5. Pick a power of attorney

Power of attorney gives you (or more than one person, if your parents wish) power over your parent’s legal and financial matters. In choosing who will assume this role, select the person who has the time to sort through accounts, insurance policies and balance sheets as necessary. “Whoever is named power of attorney must be held to a higher standard because they have to ensure that any action on the financial end is in the person’s best interest,” said Michael Amoruso, an elder lawyer in Rye Brook, N.Y., who also serves on the board of directors of the National Academy of Elder Law Attorneys.

6. Stop the hemorrhaging

Are your parents’ life insurance policies bigger than what they need for the current stage of their lives? Lower it. Search credit card statements for recurring fees – magazine subscriptions or memberships – that are unnecessary and automatically renew.

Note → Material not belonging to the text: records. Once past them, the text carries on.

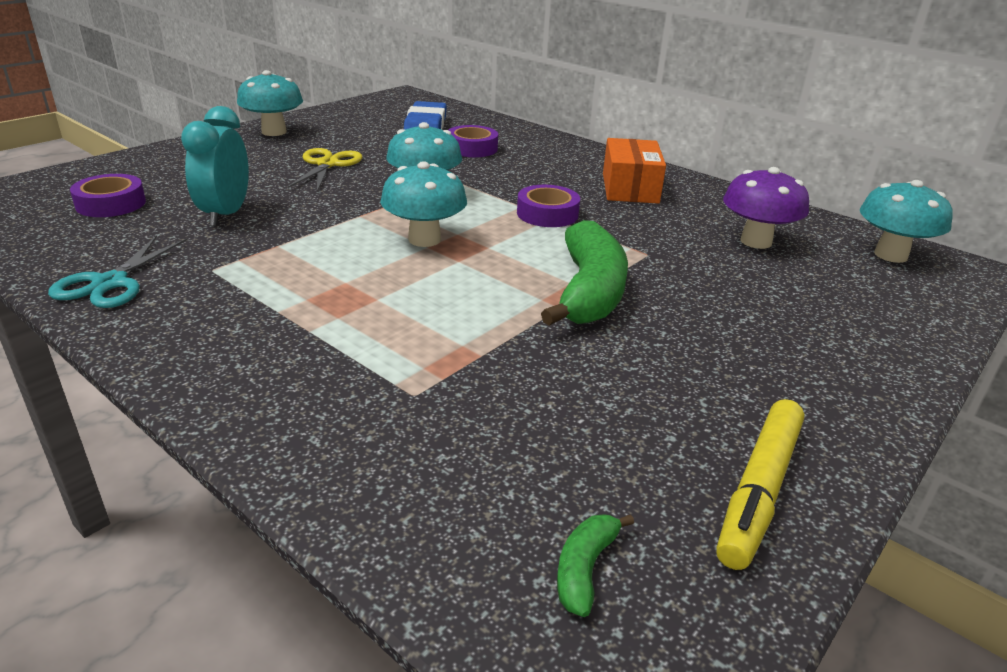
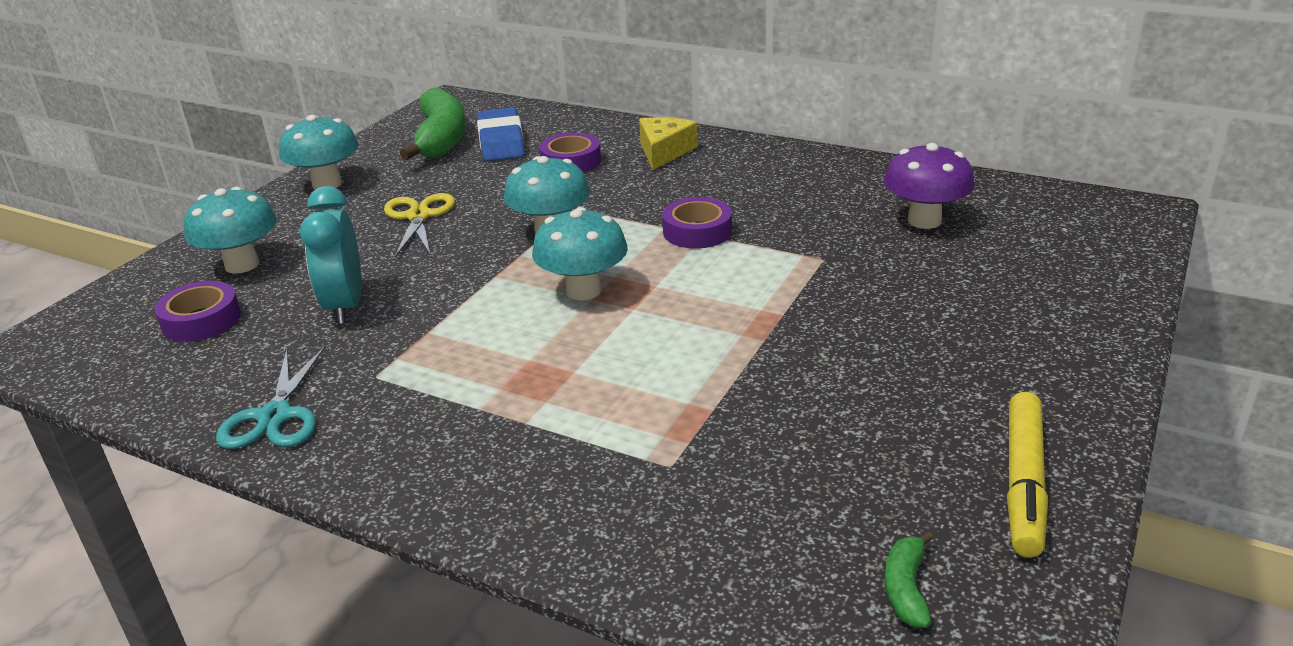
camera: 10 degrees left, 0 degrees up
green banana [541,220,628,326] -> green banana moved to [400,87,466,160]
orange box [603,138,666,204] -> none
turquoise mushroom [860,180,953,263] -> turquoise mushroom moved to [184,187,277,274]
none -> yellow cheese [639,117,697,170]

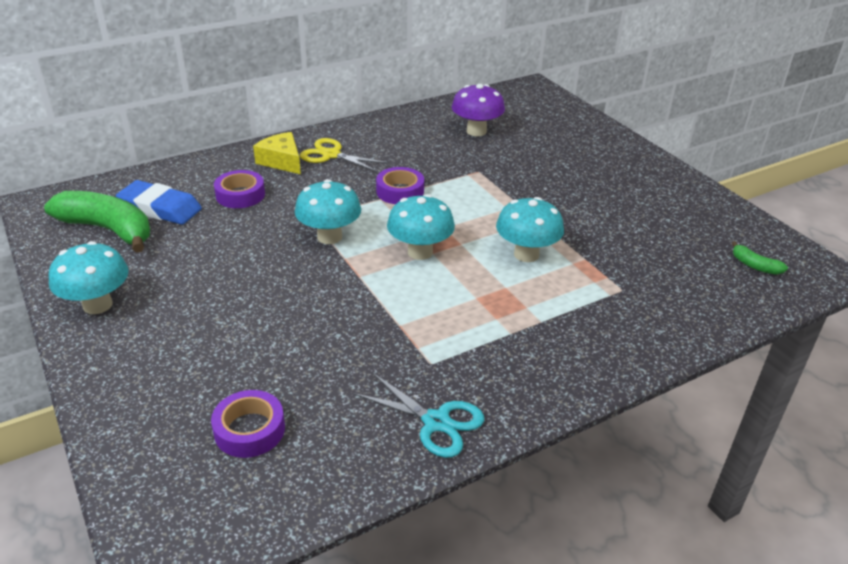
camera: 60 degrees left, 5 degrees up
turquoise mushroom [184,187,277,274] -> turquoise mushroom moved to [496,197,564,262]
turquoise clock [300,186,361,324] -> none
yellow scissors [384,193,455,257] -> yellow scissors moved to [300,138,389,172]
yellow marker [1007,392,1048,558] -> none

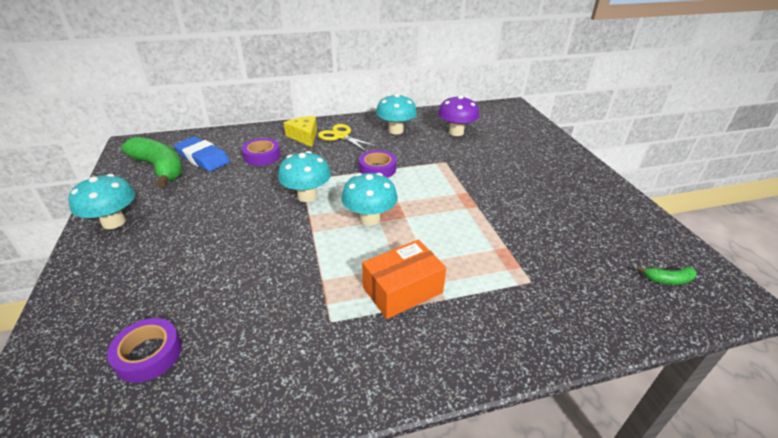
camera: 15 degrees right, 0 degrees up
turquoise scissors [353,373,484,458] -> none
turquoise mushroom [496,197,564,262] -> turquoise mushroom moved to [376,94,417,134]
green banana [732,241,788,275] -> green banana turned 60 degrees counterclockwise [637,266,697,285]
none -> orange box [362,240,446,319]

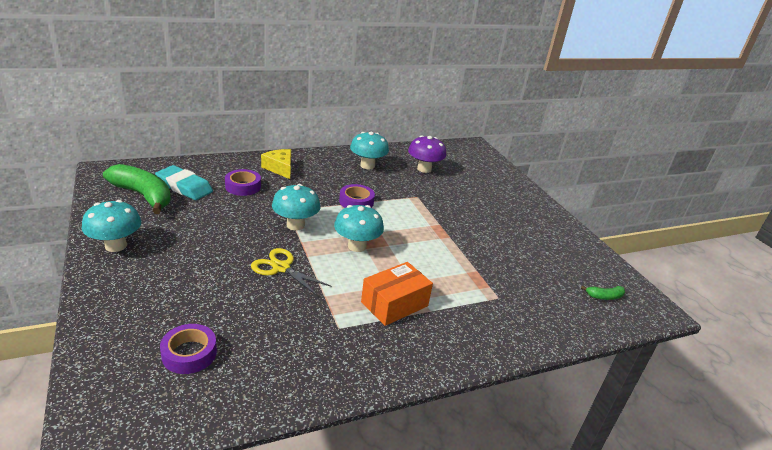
camera: 10 degrees left, 5 degrees down
blue eraser [174,136,230,172] -> turquoise eraser [155,165,213,200]
yellow scissors [318,124,379,152] -> yellow scissors moved to [251,248,332,296]

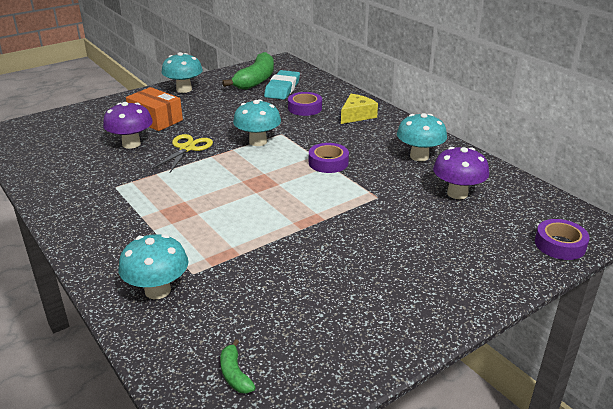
camera: 80 degrees right, 0 degrees up
purple tape [160,324,217,374] -> purple tape moved to [535,219,590,260]
turquoise mushroom [334,205,384,252] -> turquoise mushroom moved to [118,234,188,299]
orange box [361,262,433,326] -> orange box moved to [126,87,183,131]
none -> purple mushroom [103,102,153,149]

7. Analyze investment accounts

If your parent is over age 70, only about 30 percent of their portfolio should be in stocks. The rest should be in corporate and government bonds, Ulrich said. “Having too much exposed to the market is very dangerous when you’re in retirement,” she said. “You don’t have enough of a timeframe to make up the losses.”

8. Look for warning signs

And if you see any signs of dementia, “that’s a warning sign that you need to step in,” Ulrich said. Often with memory loss ailments, financial missteps are the first signs, said Mary Stehle, LCSW, senior care adviser for Care.com. “Are stacks of bills piling up in the house?” she asks. “Are they having trouble counting change or balancing their checkbooks? Are they giving away a lot of money? These could be signs of dementia or of some other illness.”

Have your parent evaluated by their doctor. If they do have dementia it will be time to talk about executing that power of attorney and taking a close look at your parents’ finances.